__Text provided__
As I now need to put the heatsink into position before the motherboard tray, I am going to start making it from tomorrow. Stay tuned for more pics tomorrow (presuming the copper for the heatsink arrives).
Very creative and different! Have some stars
One question though... what effect do you think the ball catches will have on vibration? Don't want the whole case humming with the hard drives!
Thanks for the stars Murtoz. I think it might actually reduce noise, because the ball bearings have a spring behind them which may absorb the vibrations.
one more thing on the ball bearings mate. You really need to keep in mind that though the ball bearings do have a spring behind them you need to keep in mind that if the damping factor on the springs is to little then the hard disk may do one of two things, either a) it will vibrate (however slight) to fast for the spring to pick up and you will hear a clicking of it coming off and then hitting the bearing, or b) it will vibrate harder than the spring can damp and hit the top of the metal casing on the bearing.
if i could suggest you may just want to throw a small rubber gromit between the ball bearing and the HDD to prevent any possible noise. That is of course if you have the space.
so far so good though mate i'm planning on making a fiberglass case here in the near future. Glad to see its coming along so well
The ball bearings are quite hard to push in so I dont think they will have a problem damping the harder vibrations, however the fast small vibrations may get through. I might put a rubber pad inbetween the case and the ball catches as you suggested to damp the finer vibrations. Good thinking sixfootsideburn.
Unfortunately the company I have ordered the copper from has said they have run out of stock and I will have to wait untill wednesday next week! So I've started to look for other companies who sell copper however I can't find any that will give me even close to 1000mm X 500mm X 0.5mm for £25 that the current company I'm using offers. Does anyone know of any cheap UK based stores/websites that sell copper sheets?
I decided to make the power (touch) button today, using a sheet of aluminium, clear acrylic and some tin snips. The button is made by cutting a circle out of the aluminium using the tin snips and acrylic using a dremel, once thats done cut the aluminium circle in half using the tin snips again. Now all you have to do is glue the two half circles onto the acrylic circle:
Once that was completed I then began to polish the metal:
However I found that polishing alone wasn't enough to remove the scratches so I used some wet wet&dry paper and soap to remove the scratches:
I no it still needs more work to really bring out a smooth shine but I finishes it last just in case it gets scratched again before the case is finished.
The next stage was to cut a hole through the acrylic on the back of the button to attach the wires, this was done with a dremel:
I had to resort to glueing the wires into position as solder doesn't stick to aluminium very easy and it would have melted the acrylic. I then glued the switch into the hole in the case I drilled previously, I also put an LED behind it just to give a feel for what it will look like when its finished:
Once the switch was finished (for now) I moved onto the fan holes in the bottom of the motherboard tray. In order to cut the holes out the steel I used a grinder with a cutting disc to cut a slot in the steel so I could get the jigsaw blade in once that was done I cut the circle out using a metal cutting blade on the jigsaw:
The blade got so hot I melted a big hole in the polystryene I was cutting the sheet on:
Then after lots of filing I finally got this:
All I need to do now is order some 12cm fans.

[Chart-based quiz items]
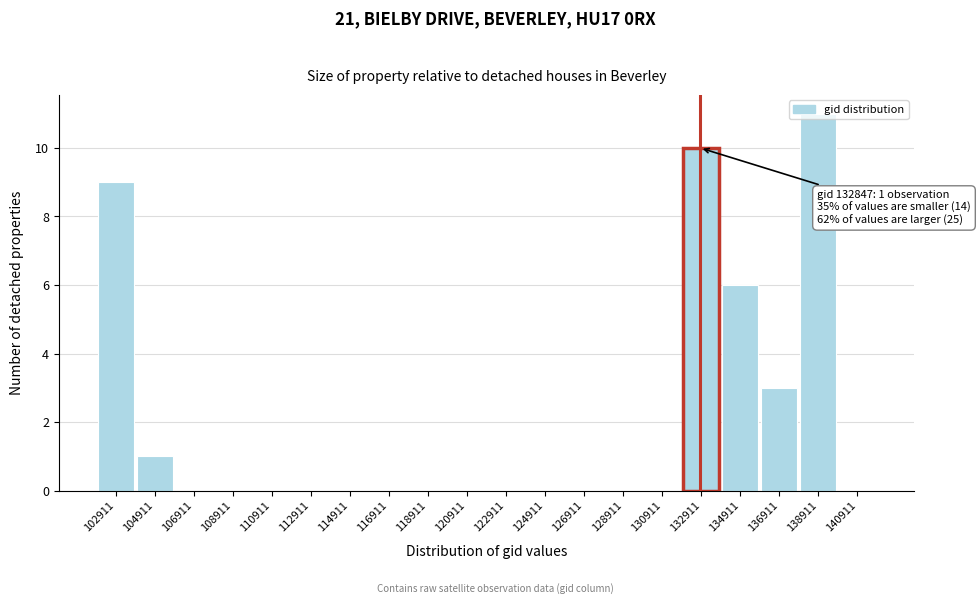

Which range on the x-axis has the tallest bar?

138000 to 140000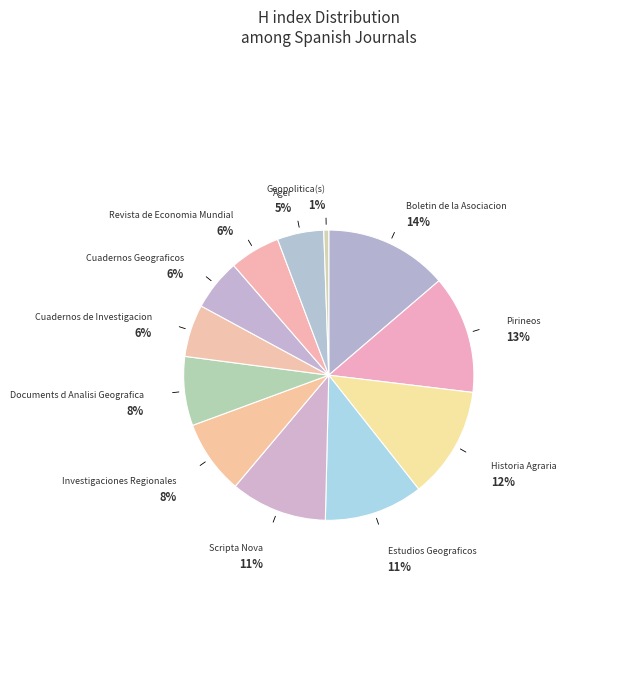

To the nearest percent, what is the average slice percentage?

8%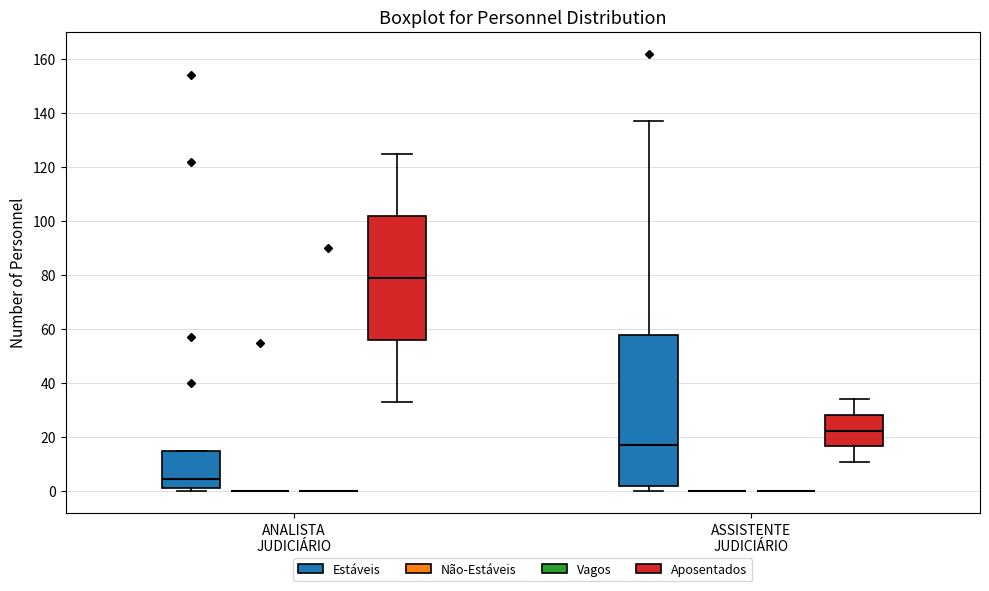

Reading left to right, transcribe this box plot: for each box, give where its median line is, the range the box spans, and where its two whiskers end, as read against the y-axis. The values are not printed on the chart, so give them approximately, as read against the axis.

ANALISTA JUDICIÁRIO (Estáveis): median 4, box 2 to 14, whiskers 0 to 16
ANALISTA JUDICIÁRIO (Não-Estáveis): box collapsed to a line at 0, whiskers 0 to 0
ANALISTA JUDICIÁRIO (Vagos): box collapsed to a line at 0, whiskers 0 to 0
ANALISTA JUDICIÁRIO (Aposentados): median 80, box 56 to 102, whiskers 34 to 126
ASSISTENTE JUDICIÁRIO (Estáveis): median 18, box 2 to 58, whiskers 0 to 138
ASSISTENTE JUDICIÁRIO (Não-Estáveis): box collapsed to a line at 0, whiskers 0 to 0
ASSISTENTE JUDICIÁRIO (Vagos): box collapsed to a line at 0, whiskers 0 to 0
ASSISTENTE JUDICIÁRIO (Aposentados): median 22, box 16 to 28, whiskers 12 to 34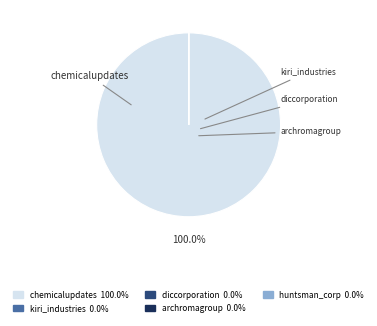

Is there a majority slice in this chart?

Yes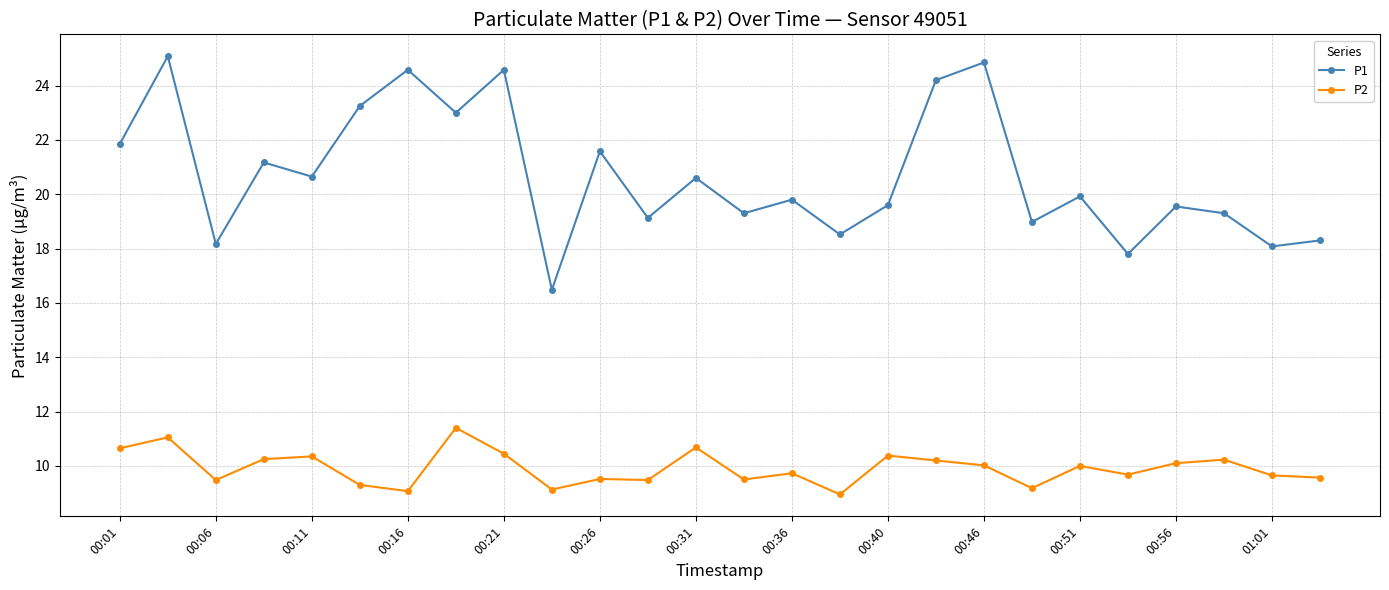

List the series in order of their peak value, highest first.

P1, P2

__Brief 1__
In the case-building thread above, duplicate everything from "Thanks for the" down to "have the space.".
__Brief 2__
Summarize the case-building thread above in three sentences.

__Result 1__
Thanks for the stars Murtoz. I think it might actually reduce noise, because the ball bearings have a spring behind them which may absorb the vibrations.
one more thing on the ball bearings mate. You really need to keep in mind that though the ball bearings do have a spring behind them you need to keep in mind that if the damping factor on the springs is to little then the hard disk may do one of two things, either a) it will vibrate (however slight) to fast for the spring to pick up and you will hear a clicking of it coming off and then hitting the bearing, or b) it will vibrate harder than the spring can damp and hit the top of the metal casing on the bearing.
if i could suggest you may just want to throw a small rubber gromit between the ball bearing and the HDD to prevent any possible noise. That is of course if you have the space.

__Result 2__
The builder plans to make the heatsink but must wait until next Wednesday because the copper supplier has run out of stock, and asks for cheap UK sources of copper sheet. In response to a question about vibration from the ball catches, the builder suggests their springs may absorb vibrations and considers adding a rubber pad, as another poster proposed. The builder also made a touch power button from aluminum and clear acrylic, polished it and glued it into the case, then cut fan holes in the steel motherboard tray with a grinder and jigsaw, leaving only 12cm fans to order.